§ Page text:
* * *
On Oct 6, 2006, at 3:08 PM, Erik Trimble wrote:

First of all, let's agree that this discussion of File Versioning makes no more reference to its usage as Version Control. That is, we aren't going to talk about it being useful for source code, other than in the context where a source code file is a document, like any other text document. File Versioning and Version Control are separate things, with different purposes and feature sets.


OK. So, now we're on to FV. As Nico pointed out, FV is going to need a new API. Using the VMS convention of simply creating file names with a version string afterwards is unacceptible, as it creates enormous directory pollution,

Assumption, not supported.  "Eye of the  beholder."

not to mention user confusion.

Assumption, not supported.

So, FV has to be invisible to non-aware programs.

yes


Now we have a problem: how do we access FV for non-local (e.g. SAMBA/NFS) clients? Since the VAST majority of usefulness of FV is in the network file server arena,

Assumption, and definitely not supported. It is very useful outside of the file sharing arena.

unless we can use FV over the network, it is useless.

Wrong

You can't modify the SMB or NFS protocol (easily or quickly) to add FV functionality (look how hard it was to add ACLs to these protocols).

About the only way I can think around this problem is to store versions in a special subdir of each directory (e.g. .zfs_version), which would then be browsable over the network, using tools not normally FV-aware. But this puts us back into the problem of a directory which potentially has hundreds or thousands of files.

This directory way of doing it is not a good way. It fails the ease of use to the end user test.

The VMS way is far superior. The problem is that you have to make sure that apps that are not FV aware have no problems, which means you cannot just append something to the actual file name. It has to be some sort of meta data.


Also, "save-early-save-often" results in a version explosion, as does auto-save in the app.

Does not have to. In VMS it is configurable on how many versions you want to save before it does an auto purge. A simple purge command then cleans things up for you. Very minimal requirements for "retraining" the user. Set the default configuration to be a max of 1 version and you have no problems unless you turn it on.

While this may indeed mean that you have all of your changes around, figuring out which version has them can be massively time- consuming.

Your assumption.  (And much less hard than using snapshots).

Let's say you have auto-save set for 5 minutes (very common in MS Word). That gives you 12 versions per hour.

So?

If you suddenly decide you want to back up a couple of hours, that leaves you with looking at a whole bunch of files, trying to figure out which one you want. E.g. I want a file from about 3 hours ago. Do I want the one from 2:45, 2:50, 2:55, 3:00, 3:05, 3:10, or 3:15 hours ago?

Look at the file create time. Take a quick look at the contents if you are confused. At least you HAVE the capability to go back.

And, what if I've mis-remembered, and it really was closer to 4 hours ago?

Simple file system tools help me find it.

Yes, the data is eventually there. However, wouldn't a 1-hour snapshot capability have saved you an enormous amount of time,

No. Managing the versions is not hard like you say. I lived on VMS for years and it was never a problem. It is your mindset and your preconceived notions that is the problem

by being able to simplify your search (and, yes, you won't have _exactly_ the version you want, but odds are you will have something close, and you can put all the time you would have spent searching the FV tree into restarting work from the snapshot-ed version).
* * *
Collected data entries
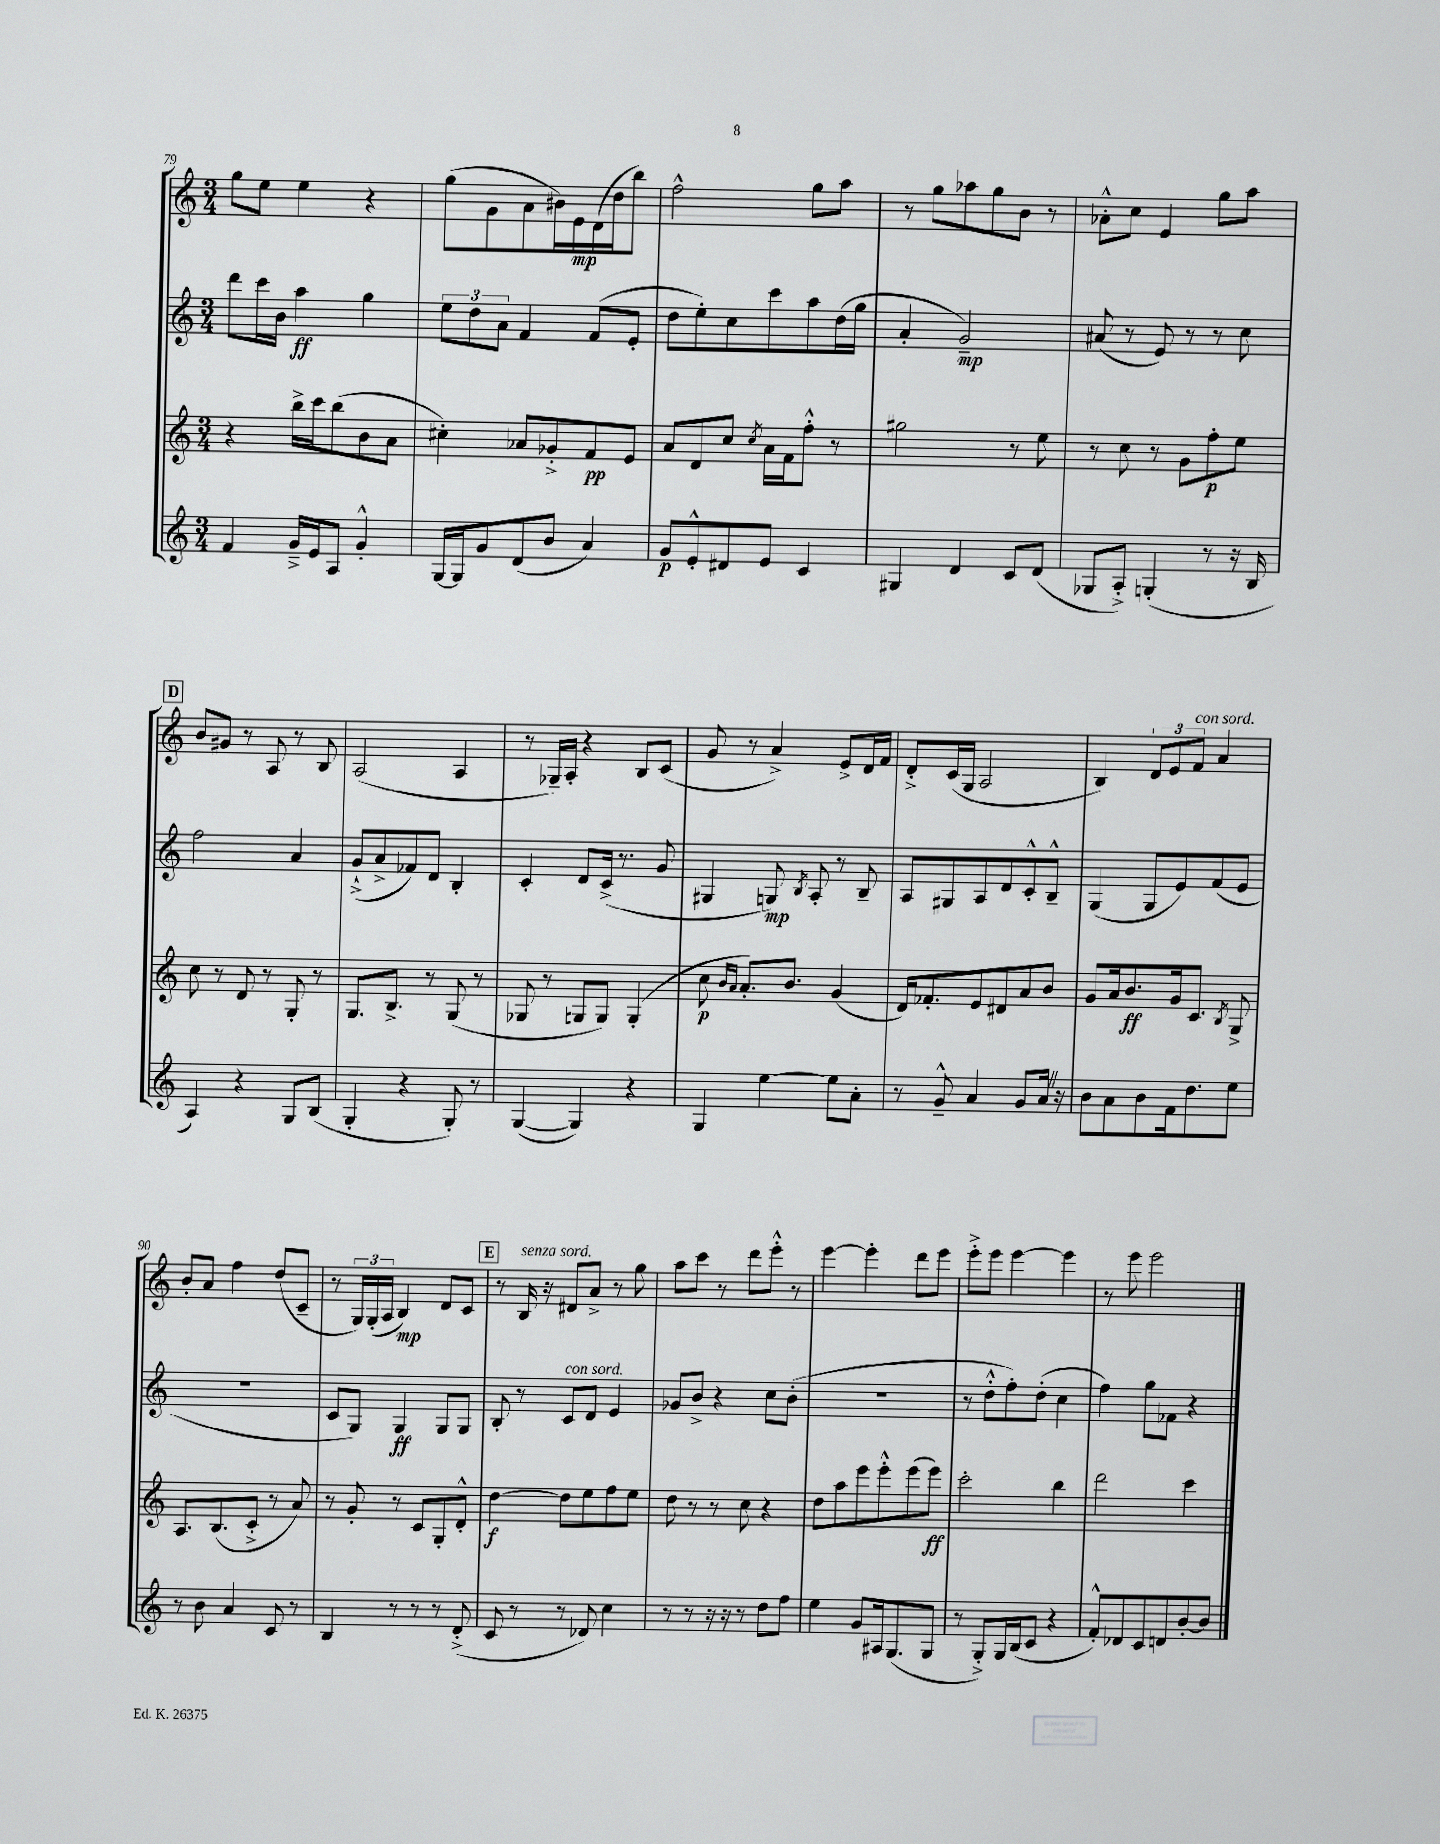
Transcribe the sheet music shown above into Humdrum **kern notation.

**kern	**dynam	**kern	**dynam	**kern	**dynam	**kern	**dynam
*part4	*part4	*part3	*part3	*part2	*part2	*part1	*part1
*staff4	*staff4	*staff3	*staff3	*staff2	*staff2	*staff1	*staff1
*clefG2	*	*clefG2	*	*clefG2	*	*clefG2	*
*k[]	*	*k[]	*	*k[]	*	*k[]	*
*M3/4	*	*M3/4	*	*M3/4	*	*M3/4	*
=79	=79	=79	=79	=79	=79	=79	=79
4f/	.	4r	.	8ddd\L	.	8gg\L	.
.	.	.	.	16ccc\L	.	8ee\J	.
.	.	.	.	16b\JJ	.	.	.
16g~^/LL	.	16bb^\LL	.	4aa\	ff	4ee\	.
16e/J	.	16ccc\J	.	.	.	.	.
8A/J	.	(8bb\	.	.	.	.	.
4g'^^/	.	8b\	.	4gg\	.	4r	.
.	.	8a\J	.	.	.	.	.
=80	=80	=80	=80	=80	=80	=80	=80
[16G/LL	.	4cc#X'\)	.	12ee\L	.	(8gg\L	.
16G/J]	.	.	.	.	.	.	.
.	.	.	.	12dd\	.	.	.
8g/	.	.	.	.	.	8g\	.
.	.	.	.	12a\J	.	.	.
(8d/	.	8a-X/L	.	4f/	.	8a\	.
8b/J	.	8g-X'^/	.	.	.	16b#X\L)	.
.	.	.	.	.	.	16e\	mp
4a/)	.	8f/	pp	(8f/L	.	(16d\	.
.	.	.	.	.	.	16dd\J	.
.	.	8e/J	.	8e'/J	.	8bb\J)	.
=81	=81	=81	=81	=81	=81	=81	=81
8g/L	p	8a/L	.	8dd\L	.	2ff^^\	.
8e'^^/	.	8d/	.	8ee'\)	.	.	.
8d#X/	.	8cc/J	.	8cc\	.	.	.
.	.	8qcc/	.	.	.	.	.
8e/J	.	16a\LL	.	8ccc\	.	.	.
.	.	16f\J	.	.	.	.	.
4c/	.	8ff'^^\J	.	8aa\	.	8gg\L	.
.	.	8r	.	(16dd\L	.	8aa\J	.
.	.	.	.	16gg\JJ	.	.	.
=82	=82	=82	=82	=82	=82	=82	=82
4G#X/	.	2gg#X\	.	4a'/	.	8r	.
.	.	.	.	.	.	8gg\L	.
4d/	.	.	.	2g~/)	mp	8aa-X\	.
.	.	.	.	.	.	8gg\	.
8c/L	.	8r	.	.	.	8b\J	.
(8d/J	.	8ee\	.	.	.	8r	.
=83	=83	=83	=83	=83	=83	=83	=83
8G-X/L	.	8r	.	(8a#X/	.	8a-X'^^\L	.
8A'^/J)	.	8cc\	.	8r	.	8cc\J	.
(4Gn'/	.	8r	.	8e/)	.	4e/	.
.	.	8g\L	.	8r	.	.	.
8r	.	8ff'\	p	8r	.	8gg\L	.
16r	.	8ee\J	.	8cc\	.	8aa\J	.
16B/	.	.	.	.	.	.	.
!!LO:LB:g=z
!!LO:REH:place=s1:t=D
=84	=84	=84	=84	=84	=84	=84	=84
4A/)	.	8cc\	.	2ff\	.	8b/L	.
.	.	8r	.	.	.	8g#X/J	.
4r	.	8d/	.	.	.	8r	.
.	.	8r	.	.	.	8A/	.
8G/L	.	8G'/	.	4a/	.	8r	.
(8B/J	.	8r	.	.	.	8B/	.
=85	=85	=85	=85	=85	=85	=85	=85
4G'/	.	8.G/L	.	(8g`^/L	.	(2A/	.
.	.	.	.	8a^/	.	.	.
.	.	8.B^/J	.	.	.	.	.
4r	.	.	.	8f-X/)	.	.	.
.	.	8r	.	8d/J	.	.	.
8G'/)	.	(8G/	.	4B'/	.	4A/	.
8r	.	8r	.	.	.	.	.
=86	=86	=86	=86	=86	=86	=86	=86
([4G/	.	8G-X/	.	4c'/	.	8r	.
.	.	8r	.	.	.	16G-X~/LL)	.
.	.	.	.	.	.	16A'/JJ	.
4G/])	.	8Gn/L	.	8d/L	.	4r	.
.	.	8G/J)	.	(16c^/Jk	.	.	.
.	.	.	.	8.r	.	.	.
4r	.	(4G'/	.	.	.	8B/L	.
.	.	.	.	8g/	.	(8c/J	.
=87	=87	=87	=87	=87	=87	=87	=87
4G/	.	8cc\	p	4G#X/	.	8g/	.
.	.	16qqb/LL	.	.	.	.	.
.	.	16qqa/JJ	.	.	.	.	.
.	.	8.a'/L)	.	.	.	8r	.
[4ee\	.	.	.	8Gn/)	mp	4a^/)	.
.	.	8.b/J	.	.	.	.	.
.	.	.	.	8qB/	.	.	.
.	.	.	.	8A'/	.	.	.
8ee\L]	.	(4g/	.	8r	.	8e^/L	.
8a'\J	.	.	.	8B~/	.	16d/L	.
.	.	.	.	.	.	16f/JJ	.
=88	=88	=88	=88	=88	=88	=88	=88
8r	.	16d/KL)	.	8A/L	.	8d'^/L	.
.	.	8.f-X'/	.	.	.	.	.
8g~^^/	.	.	.	8G#X/	.	(16c/L	.
.	.	.	.	.	.	16G/JJ	.
4a/	.	8e/	.	8A/	.	2A/	.
.	.	8d#X/	.	8d/	.	.	.
8g/L	.	8a/	.	8c'^^/	.	.	.
16aZ/Jk	.	8b/J	.	8B~^^/J	.	.	.
16r	.	.	.	.	.	.	.
=89	=89	=89	=89	=89	=89	=89	=89
8b\L	.	8g/L	.	(4G/	.	4B/)	.
8a\	.	16a/k	.	.	.	.	.
.	.	8.b/	ff	.	.	.	.
8b\	.	.	.	8G/L	.	12d/L	.
.	.	.	.	.	.	12e/	.
16f\k	.	16g/k	.	8e/)	.	.	.
!	!	!	!	!	!	!LO:TX:a:i:t=con sord.	!
.	.	.	.	.	.	12f/J	.
8.dd\	.	8.c/J	.	.	.	.	.
.	.	.	.	(8f/	.	4a/	.
.	.	8qB/	.	.	.	.	.
8ee\J	.	8G^/	.	8e/J	.	.	.
!!LO:LB:g=z
=90	=90	=90	=90	=90	=90	=90	=90
8r	.	8.A/L	.	2.r	.	8b'/L	.
8b\	.	.	.	.	.	8a/J	.
.	.	(8.B/	.	.	.	.	.
4a/	.	.	.	.	.	4ff\	.
.	.	8c'^/J	.	.	.	.	.
8c/	.	8r	.	.	.	(8dd/L	.
8r	.	8a/)	.	.	.	8c~/J	.
=91	=91	=91	=91	=91	=91	=91	=91
4B/	.	8r	.	8c/L	.	8r	.
.	.	8g'/	.	8G/J)	.	24G/LL)	.
.	.	.	.	.	.	(24G'/	.
.	.	.	.	.	.	24A/JJ	.
8r	.	8r	.	4G/	ff	4B/)	mp
8r	.	8c/L	.	.	.	.	.
8r	.	8G'/	.	8G/L	.	8d/L	.
(8d'^/	.	8d'^^/J	.	8G/J	.	8c/J	.
!!LO:REH:place=s1:t=E
=92	=92	=92	=92	=92	=92	=92	=92
8c/	.	[4dd\	f	8B'/	.	8r	.
!	!	!	!	!	!	!LO:TX:a:i:t=senza sord.	!
8r	.	.	.	8r	.	16B/	.
.	.	.	.	.	.	16r	.
!	!	!	!	!LO:TX:a:i:t=con sord.	!	!	!
8r	.	8dd\L]	.	8c/L	.	8d#X/L	.
8d-X/)	.	8ee\	.	8d/J	.	8a^/J	.
4cc\	.	8ff\	.	4e/	.	8r	.
.	.	8ee\J	.	.	.	8gg\	.
=93	=93	=93	=93	=93	=93	=93	=93
8r	.	8dd\	.	8g-X/L	.	8aa\L	.
8r	.	8r	.	8b^/J	.	8ccc\J	.
16r	.	8r	.	4r	.	8r	.
16r	.	.	.	.	.	.	.
8r	.	8cc\	.	.	.	8ddd\L	.
8dd\L	.	4r	.	8cc\L	.	8eee'^^\J	.
8ff\J	.	.	.	(8b'\J	.	8r	.
=94	=94	=94	=94	=94	=94	=94	=94
4ee\	.	8dd\L	.	2.r	.	[4eee\	.
.	.	8aa\	.	.	.	.	.
8g/L	.	8eee\	.	.	.	4eee'\]	.
16A#X/k	.	8eee'^^\	.	.	.	.	.
(8.G/	.	.	.	.	.	.	.
.	.	(8eee\	.	.	.	8ddd\L	.
8G/J	.	8eee\J)	ff	.	.	8eee\J	.
=95	=95	=95	=95	=95	=95	=95	=95
8r	.	2ccc'\	.	8r	.	8eee'^\L	.
8G'^/L)	.	.	.	8dd'^^\L	.	8eee\J	.
16G/L	.	.	.	8ff'\)	.	[4eee\	.
(16B/J	.	.	.	.	.	.	.
8c/J	.	.	.	(8dd'\J	.	.	.
4r	.	4bb\	.	4cc\	.	4eee\]	.
=96	=96	=96	=96	=96	=96	=96	=96
8f'^^/L)	.	2ddd\	.	4ff\)	.	8r	.
8d-X/	.	.	.	.	.	8eee\	.
8c/	.	.	.	8gg\L	.	2eee\	.
8dn/	.	.	.	8f-X\J	.	.	.
[8b'/	.	4ccc\	.	4r	.	.	.
8b/J]	.	.	.	.	.	.	.
==	==	==	==	==	==	==	==
*-	*-	*-	*-	*-	*-	*-	*-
* * *
§ Written exercise 1:
In the file versioning thread, how many versions per hour does an auto-save set for 5 minutes produce?
§ Written exercise 2:
List every time the file versioning thread offers as a possible age of the file wanted from about 3 hours ago.
§ Written exercise 3:
Print the part of the file versioning thread starting at "First of all, let's" and ending at "and feature sets.".
The sheet music material is not needed for any of this.

§ Task result 1:
12 versions per hour.

§ Task result 2:
2:45, 2:50, 2:55, 3:00, 3:05, 3:10, 3:15

§ Task result 3:
First of all, let's agree that this discussion of File Versioning makes no more reference to its usage as Version Control. That is, we aren't going to talk about it being useful for source code, other than in the context where a source code file is a document, like any other text document. File Versioning and Version Control are separate things, with different purposes and feature sets.